═══ DATA SHOWN ═══

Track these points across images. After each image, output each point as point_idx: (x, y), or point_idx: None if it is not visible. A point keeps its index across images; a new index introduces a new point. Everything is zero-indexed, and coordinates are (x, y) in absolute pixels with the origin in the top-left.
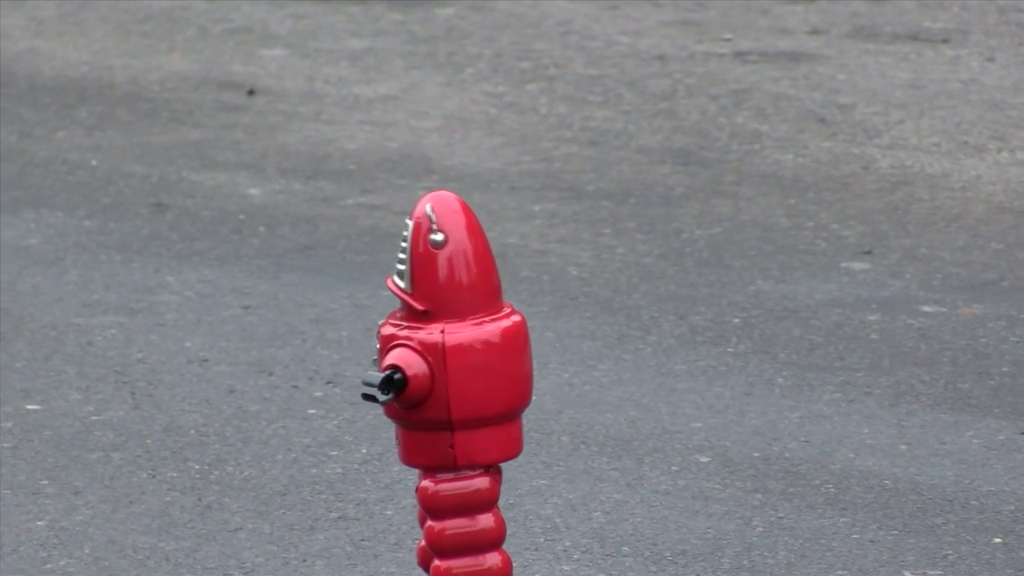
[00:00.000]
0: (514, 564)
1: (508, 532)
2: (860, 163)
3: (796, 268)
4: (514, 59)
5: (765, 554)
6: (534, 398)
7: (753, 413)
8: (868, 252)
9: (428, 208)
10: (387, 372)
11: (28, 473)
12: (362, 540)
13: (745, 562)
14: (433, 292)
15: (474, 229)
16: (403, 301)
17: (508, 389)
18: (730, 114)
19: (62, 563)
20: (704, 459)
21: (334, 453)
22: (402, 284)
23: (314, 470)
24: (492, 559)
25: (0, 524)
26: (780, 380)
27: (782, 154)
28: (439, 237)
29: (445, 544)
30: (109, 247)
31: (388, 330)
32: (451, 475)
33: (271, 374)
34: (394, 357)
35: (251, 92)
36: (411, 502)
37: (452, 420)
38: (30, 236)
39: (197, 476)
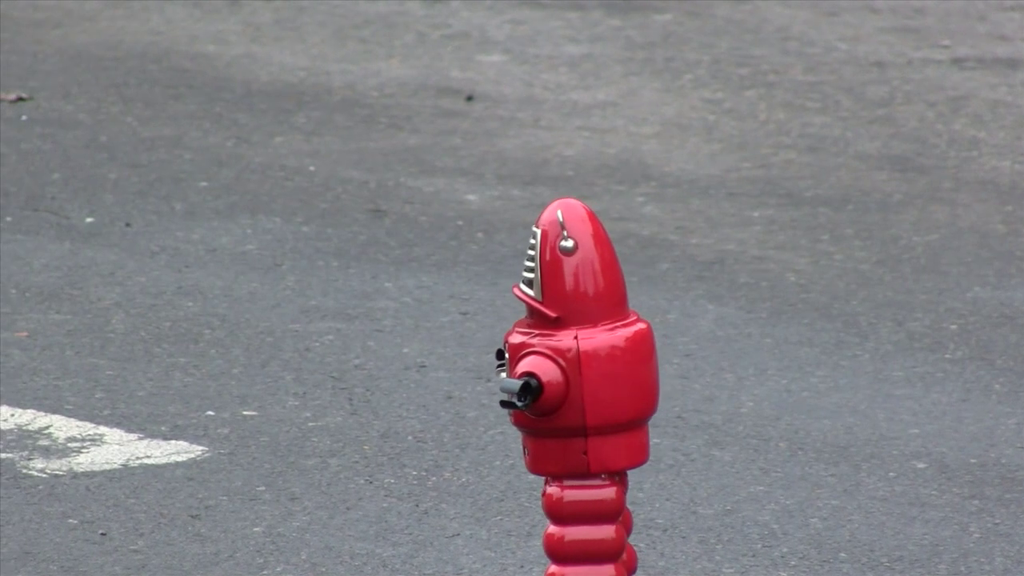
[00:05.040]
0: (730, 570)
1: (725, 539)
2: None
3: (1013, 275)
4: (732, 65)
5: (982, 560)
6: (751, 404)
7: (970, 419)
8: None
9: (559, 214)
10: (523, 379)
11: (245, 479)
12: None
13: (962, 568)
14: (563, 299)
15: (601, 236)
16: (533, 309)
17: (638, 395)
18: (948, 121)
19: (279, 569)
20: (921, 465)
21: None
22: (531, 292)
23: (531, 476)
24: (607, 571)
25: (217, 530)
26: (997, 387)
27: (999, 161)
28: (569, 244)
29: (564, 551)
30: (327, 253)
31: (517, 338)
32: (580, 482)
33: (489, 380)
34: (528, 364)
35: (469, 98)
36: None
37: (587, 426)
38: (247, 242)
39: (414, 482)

═══
═══ DATA SHOWN ═══

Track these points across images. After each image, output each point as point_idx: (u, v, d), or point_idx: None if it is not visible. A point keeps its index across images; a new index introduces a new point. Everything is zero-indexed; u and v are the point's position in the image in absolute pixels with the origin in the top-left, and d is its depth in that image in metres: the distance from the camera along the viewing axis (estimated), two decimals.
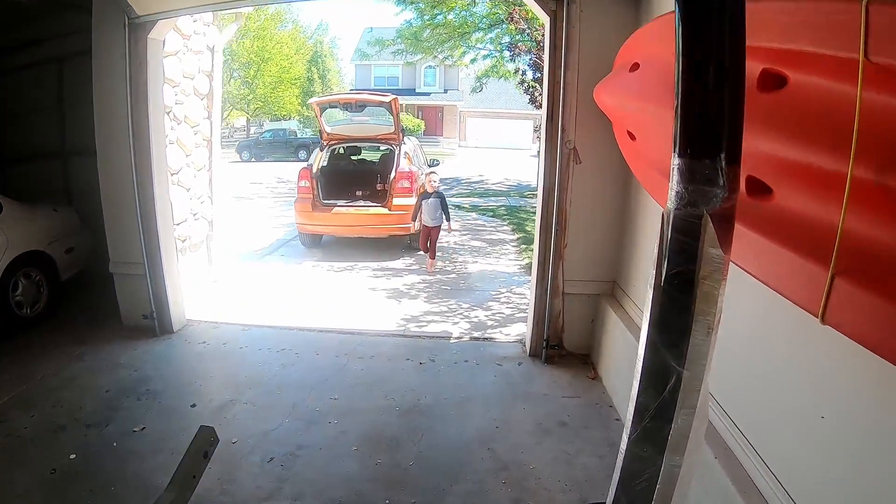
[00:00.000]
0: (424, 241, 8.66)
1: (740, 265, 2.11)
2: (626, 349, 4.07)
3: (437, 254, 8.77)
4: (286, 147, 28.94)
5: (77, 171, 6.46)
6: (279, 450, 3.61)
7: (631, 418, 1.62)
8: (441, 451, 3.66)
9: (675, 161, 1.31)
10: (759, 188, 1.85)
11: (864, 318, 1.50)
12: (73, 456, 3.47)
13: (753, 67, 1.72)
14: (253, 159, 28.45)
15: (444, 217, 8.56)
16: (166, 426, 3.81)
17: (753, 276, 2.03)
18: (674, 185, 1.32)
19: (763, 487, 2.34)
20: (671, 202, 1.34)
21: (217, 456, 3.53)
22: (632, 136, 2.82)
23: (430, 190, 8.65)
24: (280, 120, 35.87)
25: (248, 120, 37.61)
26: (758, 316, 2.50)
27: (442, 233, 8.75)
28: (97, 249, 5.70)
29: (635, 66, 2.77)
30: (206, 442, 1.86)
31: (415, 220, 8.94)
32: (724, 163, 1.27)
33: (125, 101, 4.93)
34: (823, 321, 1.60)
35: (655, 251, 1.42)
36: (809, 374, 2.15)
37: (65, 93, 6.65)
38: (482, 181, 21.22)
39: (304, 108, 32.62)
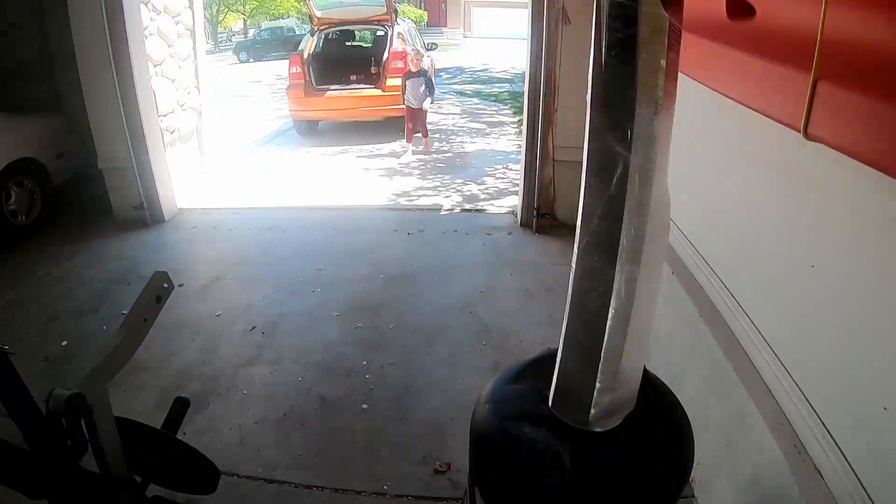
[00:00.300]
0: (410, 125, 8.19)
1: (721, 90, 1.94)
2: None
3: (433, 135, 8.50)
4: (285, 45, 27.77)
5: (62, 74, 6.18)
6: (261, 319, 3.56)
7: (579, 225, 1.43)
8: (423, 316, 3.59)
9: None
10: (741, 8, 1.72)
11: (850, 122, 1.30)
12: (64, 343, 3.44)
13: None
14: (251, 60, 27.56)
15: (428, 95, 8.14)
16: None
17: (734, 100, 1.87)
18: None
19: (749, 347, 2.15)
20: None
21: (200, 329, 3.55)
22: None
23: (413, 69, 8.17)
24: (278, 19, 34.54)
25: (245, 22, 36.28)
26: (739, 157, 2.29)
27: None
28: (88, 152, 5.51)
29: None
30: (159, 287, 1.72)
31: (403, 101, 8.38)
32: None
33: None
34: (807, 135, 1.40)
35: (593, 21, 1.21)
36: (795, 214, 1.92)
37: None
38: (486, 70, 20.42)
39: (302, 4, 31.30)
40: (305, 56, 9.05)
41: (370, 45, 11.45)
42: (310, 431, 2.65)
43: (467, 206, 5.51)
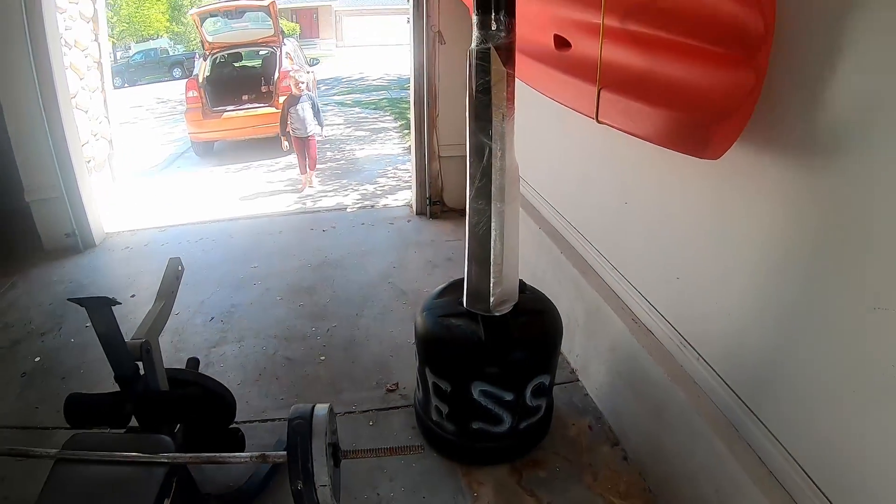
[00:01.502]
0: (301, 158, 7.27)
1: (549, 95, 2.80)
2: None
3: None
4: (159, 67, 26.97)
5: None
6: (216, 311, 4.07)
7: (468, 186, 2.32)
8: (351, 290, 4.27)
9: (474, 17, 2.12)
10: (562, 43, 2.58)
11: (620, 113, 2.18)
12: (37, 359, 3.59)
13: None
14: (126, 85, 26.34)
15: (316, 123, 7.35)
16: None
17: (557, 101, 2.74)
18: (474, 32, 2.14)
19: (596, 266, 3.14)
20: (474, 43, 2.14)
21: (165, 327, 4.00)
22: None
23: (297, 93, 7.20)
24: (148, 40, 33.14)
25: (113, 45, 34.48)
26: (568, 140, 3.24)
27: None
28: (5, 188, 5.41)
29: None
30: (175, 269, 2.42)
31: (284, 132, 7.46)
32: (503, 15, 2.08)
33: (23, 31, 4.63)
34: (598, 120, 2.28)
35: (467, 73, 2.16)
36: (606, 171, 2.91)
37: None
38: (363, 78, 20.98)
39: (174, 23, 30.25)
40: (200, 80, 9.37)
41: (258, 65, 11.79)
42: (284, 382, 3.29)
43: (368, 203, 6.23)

═══
═══ DATA SHOWN ═══

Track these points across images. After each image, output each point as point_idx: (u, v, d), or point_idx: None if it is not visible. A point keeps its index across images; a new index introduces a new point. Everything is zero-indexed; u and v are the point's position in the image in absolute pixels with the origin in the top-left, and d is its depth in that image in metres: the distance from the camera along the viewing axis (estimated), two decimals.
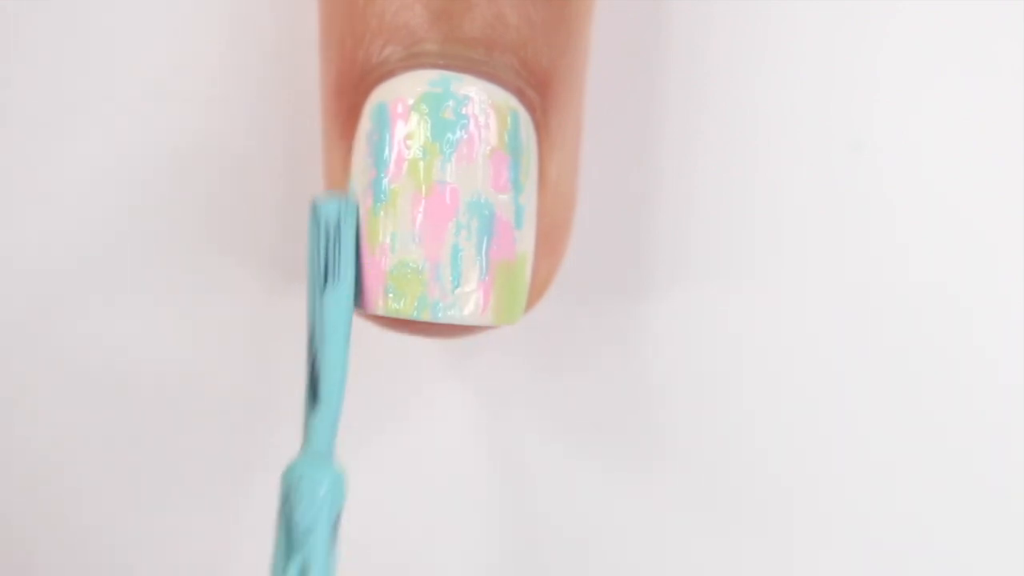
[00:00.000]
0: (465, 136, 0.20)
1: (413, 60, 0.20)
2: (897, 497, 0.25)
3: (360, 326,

═══

Everything starting at the line containing "11: (864, 318, 1.50)" and ending at the line containing "23: (430, 190, 8.65)" in the records above should be repeated exactly, and only that.

▸ THE COMPLETED TASK:
11: (864, 318, 1.50)
12: (73, 456, 3.47)
13: (753, 67, 1.72)
14: (253, 159, 28.45)
15: (444, 217, 8.56)
16: (166, 426, 3.81)
17: (753, 276, 2.03)
18: (674, 185, 1.32)
19: (763, 487, 2.34)
20: (671, 202, 1.34)
21: (217, 456, 3.53)
22: (632, 136, 2.82)
23: (430, 190, 8.65)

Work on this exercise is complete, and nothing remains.